# RECORDS SHOWN start

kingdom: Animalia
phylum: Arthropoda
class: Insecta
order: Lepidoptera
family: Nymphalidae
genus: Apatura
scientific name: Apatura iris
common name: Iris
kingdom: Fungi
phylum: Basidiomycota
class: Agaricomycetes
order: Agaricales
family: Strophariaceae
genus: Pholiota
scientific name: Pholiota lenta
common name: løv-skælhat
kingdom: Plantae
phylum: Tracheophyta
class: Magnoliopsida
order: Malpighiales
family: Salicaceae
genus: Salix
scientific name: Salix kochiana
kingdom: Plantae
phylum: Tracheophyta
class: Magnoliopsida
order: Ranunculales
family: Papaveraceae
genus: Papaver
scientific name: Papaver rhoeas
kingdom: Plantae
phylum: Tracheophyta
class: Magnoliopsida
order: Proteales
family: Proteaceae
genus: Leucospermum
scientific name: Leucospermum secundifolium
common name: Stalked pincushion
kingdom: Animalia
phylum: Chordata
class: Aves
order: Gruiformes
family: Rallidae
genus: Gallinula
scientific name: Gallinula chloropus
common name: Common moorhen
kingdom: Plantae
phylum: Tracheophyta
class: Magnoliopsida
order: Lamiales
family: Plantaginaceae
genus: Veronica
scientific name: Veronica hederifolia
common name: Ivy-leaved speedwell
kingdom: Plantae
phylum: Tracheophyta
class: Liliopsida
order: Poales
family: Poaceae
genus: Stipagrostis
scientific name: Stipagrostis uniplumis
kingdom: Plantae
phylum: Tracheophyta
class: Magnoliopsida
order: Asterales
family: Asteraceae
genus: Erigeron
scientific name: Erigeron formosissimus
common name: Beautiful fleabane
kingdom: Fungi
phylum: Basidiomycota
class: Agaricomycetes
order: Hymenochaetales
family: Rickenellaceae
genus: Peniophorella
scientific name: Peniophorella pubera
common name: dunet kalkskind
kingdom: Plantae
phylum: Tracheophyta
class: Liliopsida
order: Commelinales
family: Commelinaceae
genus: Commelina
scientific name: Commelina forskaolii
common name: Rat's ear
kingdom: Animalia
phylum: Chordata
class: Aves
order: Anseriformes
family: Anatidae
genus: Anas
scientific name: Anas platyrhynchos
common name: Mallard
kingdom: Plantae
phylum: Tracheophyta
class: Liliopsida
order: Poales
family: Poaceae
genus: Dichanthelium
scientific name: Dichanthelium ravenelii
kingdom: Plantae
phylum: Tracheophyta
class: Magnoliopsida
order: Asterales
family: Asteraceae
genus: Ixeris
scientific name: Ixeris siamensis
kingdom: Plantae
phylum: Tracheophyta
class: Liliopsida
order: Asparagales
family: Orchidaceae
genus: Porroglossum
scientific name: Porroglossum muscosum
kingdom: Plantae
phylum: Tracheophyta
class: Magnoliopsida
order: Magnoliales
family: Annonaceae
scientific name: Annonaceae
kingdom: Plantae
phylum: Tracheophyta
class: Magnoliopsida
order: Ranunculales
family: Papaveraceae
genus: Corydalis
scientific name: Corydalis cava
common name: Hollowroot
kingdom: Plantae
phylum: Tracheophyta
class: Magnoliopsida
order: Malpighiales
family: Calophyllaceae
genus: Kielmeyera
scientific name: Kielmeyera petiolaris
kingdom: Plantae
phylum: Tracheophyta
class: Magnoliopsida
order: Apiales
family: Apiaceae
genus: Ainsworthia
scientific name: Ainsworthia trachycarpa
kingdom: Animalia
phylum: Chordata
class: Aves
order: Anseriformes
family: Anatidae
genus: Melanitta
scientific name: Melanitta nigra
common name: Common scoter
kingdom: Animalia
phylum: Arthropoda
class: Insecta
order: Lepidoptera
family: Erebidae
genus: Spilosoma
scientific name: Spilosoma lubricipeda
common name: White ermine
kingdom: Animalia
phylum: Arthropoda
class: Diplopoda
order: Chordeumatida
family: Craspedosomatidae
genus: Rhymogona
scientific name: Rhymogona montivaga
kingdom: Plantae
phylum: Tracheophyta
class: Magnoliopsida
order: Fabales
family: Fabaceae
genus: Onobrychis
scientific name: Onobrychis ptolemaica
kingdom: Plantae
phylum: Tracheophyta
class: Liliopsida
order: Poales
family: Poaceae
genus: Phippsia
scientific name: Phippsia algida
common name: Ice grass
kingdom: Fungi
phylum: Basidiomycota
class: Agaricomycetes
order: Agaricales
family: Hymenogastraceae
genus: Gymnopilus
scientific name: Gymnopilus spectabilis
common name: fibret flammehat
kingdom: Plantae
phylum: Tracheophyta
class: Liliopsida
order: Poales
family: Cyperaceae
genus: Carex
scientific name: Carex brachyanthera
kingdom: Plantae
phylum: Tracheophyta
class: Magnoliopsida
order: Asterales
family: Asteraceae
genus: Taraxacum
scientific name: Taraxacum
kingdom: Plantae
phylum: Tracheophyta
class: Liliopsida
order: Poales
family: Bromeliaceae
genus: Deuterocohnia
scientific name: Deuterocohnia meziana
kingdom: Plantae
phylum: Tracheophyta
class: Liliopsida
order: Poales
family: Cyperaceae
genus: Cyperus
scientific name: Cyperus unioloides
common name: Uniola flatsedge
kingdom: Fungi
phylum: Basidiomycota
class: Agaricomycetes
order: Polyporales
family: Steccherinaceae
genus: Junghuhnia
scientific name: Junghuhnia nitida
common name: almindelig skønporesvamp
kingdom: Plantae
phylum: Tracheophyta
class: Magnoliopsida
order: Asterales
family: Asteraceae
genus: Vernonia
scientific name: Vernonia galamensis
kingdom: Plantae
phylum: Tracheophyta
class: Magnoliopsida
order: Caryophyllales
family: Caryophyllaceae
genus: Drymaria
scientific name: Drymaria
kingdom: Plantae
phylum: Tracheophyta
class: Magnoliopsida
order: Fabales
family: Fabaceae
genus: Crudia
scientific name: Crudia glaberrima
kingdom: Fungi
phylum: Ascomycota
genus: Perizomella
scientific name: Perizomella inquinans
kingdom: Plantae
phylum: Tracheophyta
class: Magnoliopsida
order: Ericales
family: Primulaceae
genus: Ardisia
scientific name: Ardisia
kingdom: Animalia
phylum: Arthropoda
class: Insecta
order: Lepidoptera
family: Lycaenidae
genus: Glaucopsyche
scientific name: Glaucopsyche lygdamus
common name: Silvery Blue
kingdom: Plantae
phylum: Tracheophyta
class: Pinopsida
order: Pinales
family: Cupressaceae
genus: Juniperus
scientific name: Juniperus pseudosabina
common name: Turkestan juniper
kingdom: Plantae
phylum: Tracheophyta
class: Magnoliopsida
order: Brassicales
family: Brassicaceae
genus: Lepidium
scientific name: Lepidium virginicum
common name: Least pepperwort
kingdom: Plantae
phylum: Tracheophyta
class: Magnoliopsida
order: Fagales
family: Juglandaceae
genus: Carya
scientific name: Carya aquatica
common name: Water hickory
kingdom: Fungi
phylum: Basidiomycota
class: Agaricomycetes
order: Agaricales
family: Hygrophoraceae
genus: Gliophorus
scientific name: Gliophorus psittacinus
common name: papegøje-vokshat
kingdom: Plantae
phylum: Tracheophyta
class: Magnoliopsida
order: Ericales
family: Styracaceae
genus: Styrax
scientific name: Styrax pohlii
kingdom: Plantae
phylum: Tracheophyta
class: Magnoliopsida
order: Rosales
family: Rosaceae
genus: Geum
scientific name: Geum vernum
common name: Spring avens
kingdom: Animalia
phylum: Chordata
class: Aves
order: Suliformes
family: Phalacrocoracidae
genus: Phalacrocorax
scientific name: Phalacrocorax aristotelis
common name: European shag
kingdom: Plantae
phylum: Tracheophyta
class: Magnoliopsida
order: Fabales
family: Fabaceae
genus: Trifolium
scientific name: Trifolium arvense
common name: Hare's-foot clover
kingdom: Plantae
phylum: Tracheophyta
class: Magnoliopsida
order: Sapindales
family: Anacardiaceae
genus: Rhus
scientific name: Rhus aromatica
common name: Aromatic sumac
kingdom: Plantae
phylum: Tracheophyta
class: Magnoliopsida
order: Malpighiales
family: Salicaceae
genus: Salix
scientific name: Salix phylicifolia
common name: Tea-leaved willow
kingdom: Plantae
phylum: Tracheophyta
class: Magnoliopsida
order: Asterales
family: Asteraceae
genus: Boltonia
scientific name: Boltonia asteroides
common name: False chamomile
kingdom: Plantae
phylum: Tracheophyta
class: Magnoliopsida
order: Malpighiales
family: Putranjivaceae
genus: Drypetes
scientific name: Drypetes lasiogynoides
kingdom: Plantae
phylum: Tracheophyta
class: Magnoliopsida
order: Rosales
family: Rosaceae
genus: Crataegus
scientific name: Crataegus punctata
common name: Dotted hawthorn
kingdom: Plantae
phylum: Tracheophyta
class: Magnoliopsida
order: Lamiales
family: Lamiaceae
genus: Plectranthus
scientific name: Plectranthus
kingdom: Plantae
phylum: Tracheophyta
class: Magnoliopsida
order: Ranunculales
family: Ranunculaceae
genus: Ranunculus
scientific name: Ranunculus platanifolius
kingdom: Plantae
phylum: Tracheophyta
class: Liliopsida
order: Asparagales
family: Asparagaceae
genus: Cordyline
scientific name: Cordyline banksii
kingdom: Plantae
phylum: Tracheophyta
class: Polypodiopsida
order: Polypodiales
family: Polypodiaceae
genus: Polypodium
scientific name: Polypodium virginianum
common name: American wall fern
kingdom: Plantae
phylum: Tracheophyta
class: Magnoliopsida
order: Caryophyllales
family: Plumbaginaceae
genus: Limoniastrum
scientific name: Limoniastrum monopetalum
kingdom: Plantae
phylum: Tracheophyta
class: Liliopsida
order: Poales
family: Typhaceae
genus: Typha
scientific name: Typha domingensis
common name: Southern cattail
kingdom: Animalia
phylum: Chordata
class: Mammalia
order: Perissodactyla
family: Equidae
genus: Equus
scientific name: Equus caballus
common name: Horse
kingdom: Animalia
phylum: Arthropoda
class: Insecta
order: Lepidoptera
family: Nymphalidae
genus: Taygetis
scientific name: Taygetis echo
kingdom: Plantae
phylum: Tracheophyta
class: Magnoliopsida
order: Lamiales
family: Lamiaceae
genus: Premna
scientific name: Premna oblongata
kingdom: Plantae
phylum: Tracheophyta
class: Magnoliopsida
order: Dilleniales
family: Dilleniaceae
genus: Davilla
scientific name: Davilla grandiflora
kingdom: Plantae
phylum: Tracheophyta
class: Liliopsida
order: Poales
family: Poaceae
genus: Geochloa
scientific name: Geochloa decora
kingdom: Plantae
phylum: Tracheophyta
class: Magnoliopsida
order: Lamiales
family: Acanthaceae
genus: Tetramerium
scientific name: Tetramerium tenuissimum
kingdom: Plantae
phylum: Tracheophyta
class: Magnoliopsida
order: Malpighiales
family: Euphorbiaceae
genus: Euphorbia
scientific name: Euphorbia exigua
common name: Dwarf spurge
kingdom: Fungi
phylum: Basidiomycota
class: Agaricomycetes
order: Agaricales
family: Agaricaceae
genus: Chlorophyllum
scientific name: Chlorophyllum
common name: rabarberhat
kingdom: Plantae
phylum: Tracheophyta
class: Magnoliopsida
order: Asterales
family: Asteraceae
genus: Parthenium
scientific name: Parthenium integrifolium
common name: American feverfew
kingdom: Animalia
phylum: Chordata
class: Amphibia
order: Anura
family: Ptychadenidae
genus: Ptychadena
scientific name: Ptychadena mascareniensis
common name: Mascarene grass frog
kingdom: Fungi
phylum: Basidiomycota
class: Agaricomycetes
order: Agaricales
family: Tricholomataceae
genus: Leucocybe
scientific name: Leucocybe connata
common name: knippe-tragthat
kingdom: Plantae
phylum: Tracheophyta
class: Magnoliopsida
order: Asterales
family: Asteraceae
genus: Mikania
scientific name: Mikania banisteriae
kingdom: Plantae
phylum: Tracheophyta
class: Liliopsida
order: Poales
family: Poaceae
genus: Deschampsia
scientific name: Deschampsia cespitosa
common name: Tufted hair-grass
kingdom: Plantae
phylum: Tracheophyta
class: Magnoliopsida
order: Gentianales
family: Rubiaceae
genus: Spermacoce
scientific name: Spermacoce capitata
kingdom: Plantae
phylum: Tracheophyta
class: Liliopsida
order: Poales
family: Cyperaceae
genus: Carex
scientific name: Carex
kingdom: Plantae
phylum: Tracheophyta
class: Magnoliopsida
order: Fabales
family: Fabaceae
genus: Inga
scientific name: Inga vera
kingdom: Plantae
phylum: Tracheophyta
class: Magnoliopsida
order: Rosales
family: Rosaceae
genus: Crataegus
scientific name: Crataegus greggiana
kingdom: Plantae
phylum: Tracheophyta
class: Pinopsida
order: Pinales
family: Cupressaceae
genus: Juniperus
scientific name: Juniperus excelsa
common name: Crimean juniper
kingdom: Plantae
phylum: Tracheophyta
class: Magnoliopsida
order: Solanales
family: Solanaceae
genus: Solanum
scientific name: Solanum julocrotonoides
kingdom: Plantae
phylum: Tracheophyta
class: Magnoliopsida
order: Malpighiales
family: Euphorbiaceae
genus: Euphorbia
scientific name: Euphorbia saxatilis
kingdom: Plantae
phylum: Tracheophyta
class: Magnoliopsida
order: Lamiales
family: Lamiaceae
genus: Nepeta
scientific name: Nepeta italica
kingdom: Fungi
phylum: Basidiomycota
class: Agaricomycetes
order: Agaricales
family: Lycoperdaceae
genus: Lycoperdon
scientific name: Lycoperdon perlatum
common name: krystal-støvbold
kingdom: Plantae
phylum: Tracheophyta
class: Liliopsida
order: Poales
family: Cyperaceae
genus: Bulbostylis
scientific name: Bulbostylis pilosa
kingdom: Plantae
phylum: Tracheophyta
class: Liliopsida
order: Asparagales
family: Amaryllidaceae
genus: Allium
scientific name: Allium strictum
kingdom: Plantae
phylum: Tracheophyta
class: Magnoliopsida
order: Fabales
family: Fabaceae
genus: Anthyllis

# RECORDS SHOWN end

REQUEST
Copy out the records from the line containing "genus: Typha" up to and including the line containing "family: Dilleniaceae", unchanged.

RESPONSE FOR THIS EXERCISE
genus: Typha
scientific name: Typha domingensis
common name: Southern cattail
kingdom: Animalia
phylum: Chordata
class: Mammalia
order: Perissodactyla
family: Equidae
genus: Equus
scientific name: Equus caballus
common name: Horse
kingdom: Animalia
phylum: Arthropoda
class: Insecta
order: Lepidoptera
family: Nymphalidae
genus: Taygetis
scientific name: Taygetis echo
kingdom: Plantae
phylum: Tracheophyta
class: Magnoliopsida
order: Lamiales
family: Lamiaceae
genus: Premna
scientific name: Premna oblongata
kingdom: Plantae
phylum: Tracheophyta
class: Magnoliopsida
order: Dilleniales
family: Dilleniaceae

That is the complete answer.